BOINC GPU Tasks - Computation Errors

San-Fernando-Valley
San-Fernando-Valley
Joined: 16 Mar 16
Posts: 412
Credit: 10248763455
RAC: 20036508

Ian&Steve C.

Ian&Steve C. wrote:

...

It's officially supported for both. check the supported GPUs chart in the release notes for his driver (446.14)

 

http://us.download.nvidia.com/Windows/446.14/446.14-win10-win8-win7-release-notes.pdf

p.28-29

... oops, this is a new insight for me.

Just looking at the support list under "DOWNLOAD DRIVERS" is, I guess, then misleading.

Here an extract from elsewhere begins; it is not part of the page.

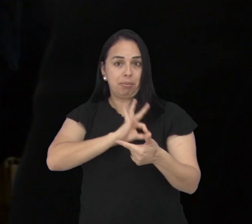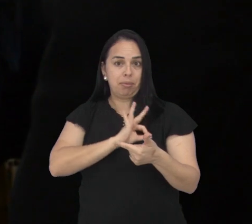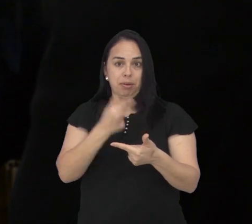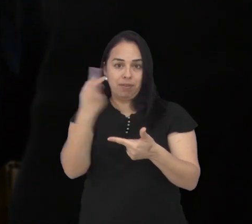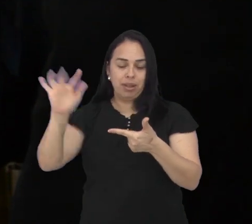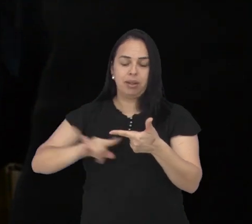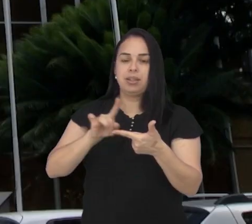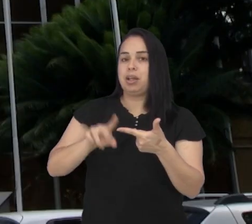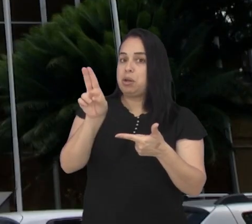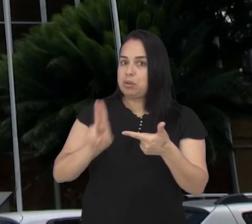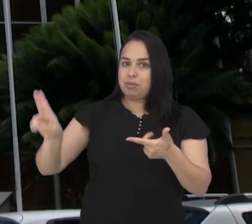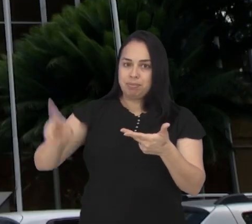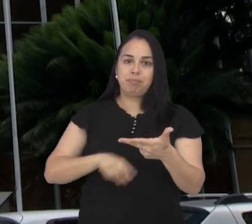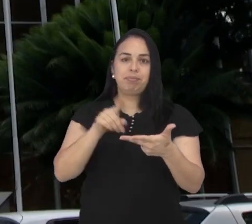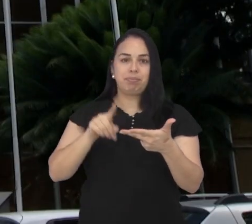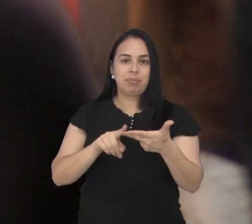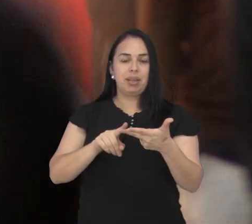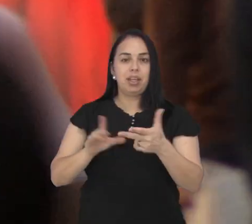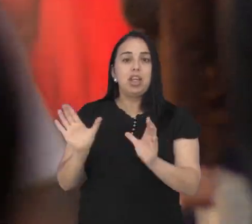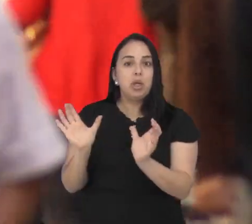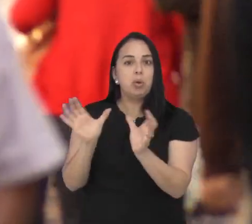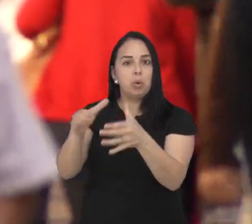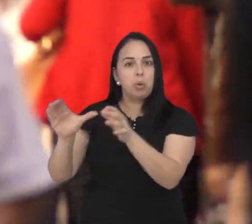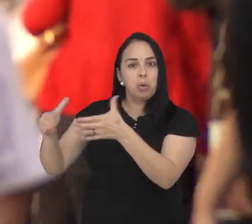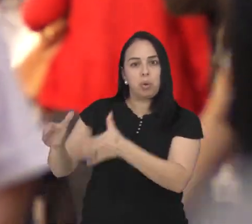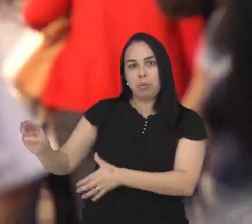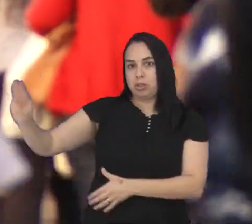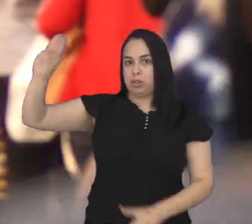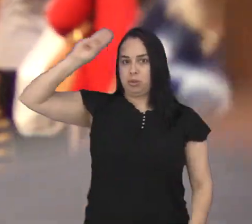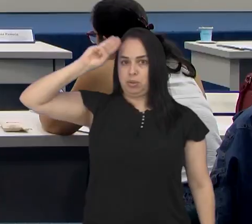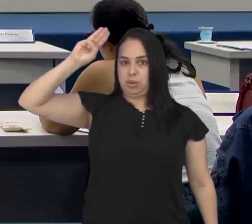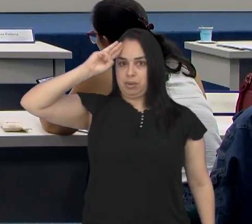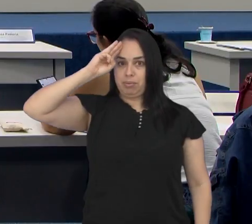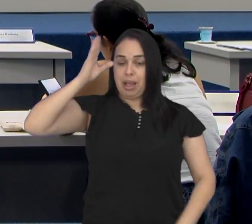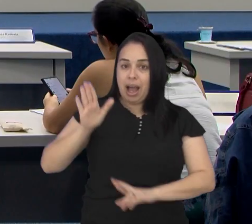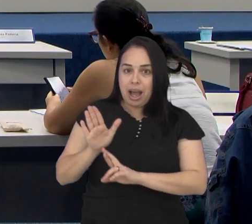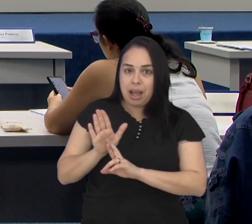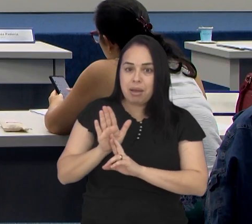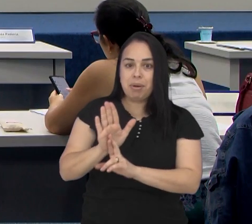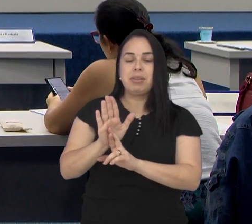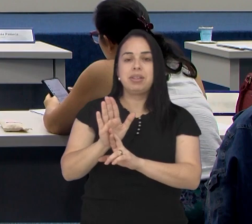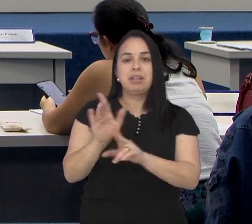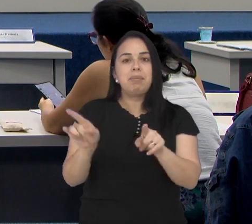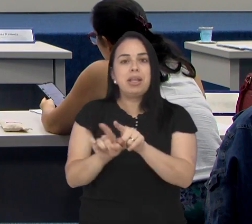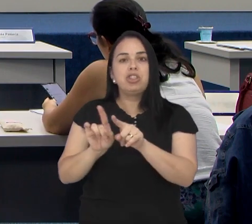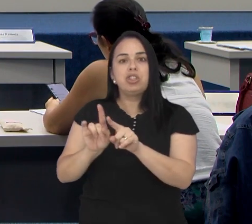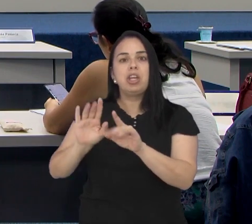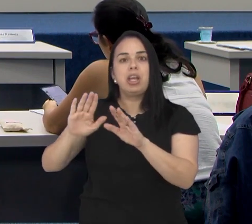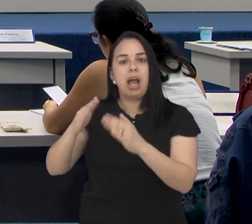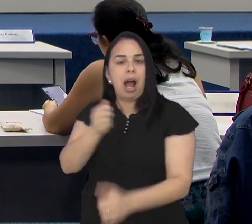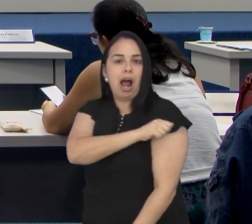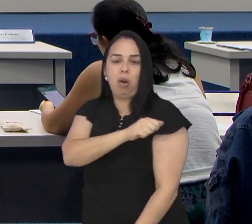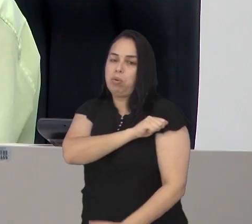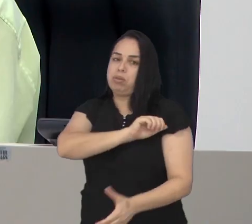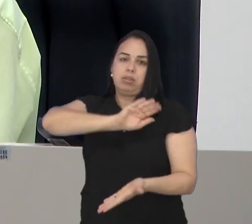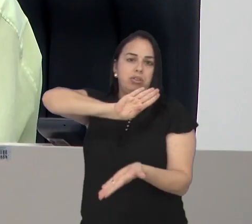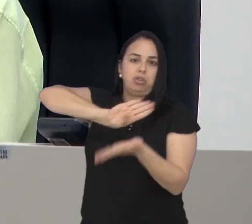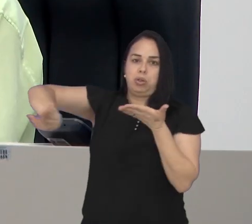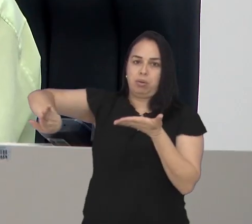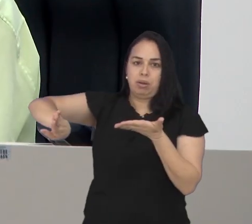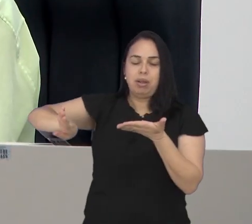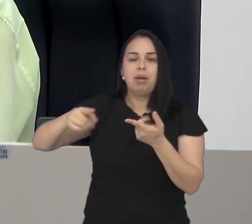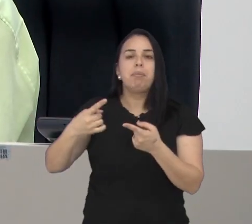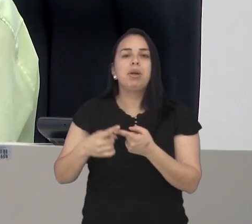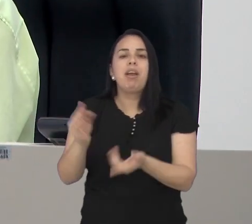Polícia Federal, universidades e grupos de escoteiros. A representação de grêmios estudantis foi excluída em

Wonder why NVIDIA is doing this (probably because the list would be too long)?

Thanks Ian&Steve C.

Masse
Masse
Joined: 18 Mar 05
Posts: 5
Credit: 570591
RAC: 9

Sorry to say, but it still

Sorry to say, but it still seems that you actually didn't read or understood what I initially wrote ... With Einstein tasks, the GTX 1650 performs as slow as the GT 710, despite twice as much memory, faster memory type and about 10 times higher flops performance. This issue doesn't occur with other projects, where it works as it should. Any day in the week, this is software related and not to hardware and belonging drivers ...

[ 4x E5-2680v4 + i9-10900K + Q9550S + A57 | 334GB | 4x RTX A2000 + M6000 + M40 + 3x GTX 1650 + UHD Graphics 630 + 2x Tegra X1 | Lubuntu 21.04 ]

Ian&Steve C.
Ian&Steve C.
Joined: 19 Jan 20
Posts: 3965
Credit: 47206592642
RAC: 65458307

Masse wrote:With Einstein

Masse wrote:

With Einstein tasks, the GTX 1650 performs as slow as the GT 710, despite twice as much memory, faster memory type and about 10 times higher flops performance.

 

looking at your completed/validated tasks (ignoring errors):

you have THIS TASK which completed in 14,310 seconds (almost 4hrs) on your GT 710

you have THIS TASK which completed in 2,547 seconds (42 minutes) on your GTX 1650

 

perhaps you could explain how these are the same? it's running nearly 6x faster on the GTX 1650 from what I can see

 

also keep in mind that Gravitational Wave GPU tasks are still pretty CPU bound. Xeons with low clock speed don't do all that great with GW GPU tasks with faster GPUs. probably not a bottleneck for your GT710 though.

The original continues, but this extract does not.